* [What is needed] Rewrite everything from the start of the items down to the line containing "value: -9 °C" as a Markdown table with the columns Number and Entry, one row per line with blank lines omitted.

* [The data]
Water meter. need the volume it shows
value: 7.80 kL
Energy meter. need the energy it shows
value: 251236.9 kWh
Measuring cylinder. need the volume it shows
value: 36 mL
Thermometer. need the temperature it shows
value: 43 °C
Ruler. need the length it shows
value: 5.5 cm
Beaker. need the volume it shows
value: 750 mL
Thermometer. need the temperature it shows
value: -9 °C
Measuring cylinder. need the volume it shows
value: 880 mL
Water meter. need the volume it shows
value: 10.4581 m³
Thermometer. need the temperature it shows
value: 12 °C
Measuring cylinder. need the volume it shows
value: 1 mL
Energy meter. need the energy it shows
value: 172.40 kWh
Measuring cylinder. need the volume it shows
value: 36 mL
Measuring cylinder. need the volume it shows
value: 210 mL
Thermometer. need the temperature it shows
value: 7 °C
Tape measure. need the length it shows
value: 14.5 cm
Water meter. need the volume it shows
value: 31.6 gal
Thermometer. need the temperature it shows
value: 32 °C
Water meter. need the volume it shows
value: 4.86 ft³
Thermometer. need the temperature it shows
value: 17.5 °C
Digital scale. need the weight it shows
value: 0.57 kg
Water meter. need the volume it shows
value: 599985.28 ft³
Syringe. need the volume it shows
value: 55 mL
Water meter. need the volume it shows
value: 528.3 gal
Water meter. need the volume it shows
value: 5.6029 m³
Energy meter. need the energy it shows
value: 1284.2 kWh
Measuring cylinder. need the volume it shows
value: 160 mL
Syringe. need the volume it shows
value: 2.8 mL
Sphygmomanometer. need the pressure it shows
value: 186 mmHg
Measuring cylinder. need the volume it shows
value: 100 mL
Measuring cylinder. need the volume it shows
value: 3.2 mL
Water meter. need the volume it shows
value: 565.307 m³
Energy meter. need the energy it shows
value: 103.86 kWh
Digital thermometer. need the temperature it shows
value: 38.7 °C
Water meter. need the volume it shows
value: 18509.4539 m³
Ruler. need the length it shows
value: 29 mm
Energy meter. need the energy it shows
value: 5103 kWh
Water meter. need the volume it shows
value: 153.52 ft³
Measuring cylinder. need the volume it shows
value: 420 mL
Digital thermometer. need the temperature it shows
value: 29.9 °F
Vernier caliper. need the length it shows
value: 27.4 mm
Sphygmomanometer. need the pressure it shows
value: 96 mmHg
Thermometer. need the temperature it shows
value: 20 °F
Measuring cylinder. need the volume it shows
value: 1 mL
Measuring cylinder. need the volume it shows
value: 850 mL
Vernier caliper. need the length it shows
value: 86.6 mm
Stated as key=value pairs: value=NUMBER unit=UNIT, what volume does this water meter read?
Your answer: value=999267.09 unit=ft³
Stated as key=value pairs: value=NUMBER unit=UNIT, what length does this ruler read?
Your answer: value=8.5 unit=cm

* [Response to the task]
| Number | Entry |
|---|---|
| 1 | Water meter. need the volume it shows |
| 2 | value: 7.80 kL |
| 3 | Energy meter. need the energy it shows |
| 4 | value: 251236.9 kWh |
| 5 | Measuring cylinder. need the volume it shows |
| 6 | value: 36 mL |
| 7 | Thermometer. need the temperature it shows |
| 8 | value: 43 °C |
| 9 | Ruler. need the length it shows |
| 10 | value: 5.5 cm |
| 11 | Beaker. need the volume it shows |
| 12 | value: 750 mL |
| 13 | Thermometer. need the temperature it shows |
| 14 | value: -9 °C |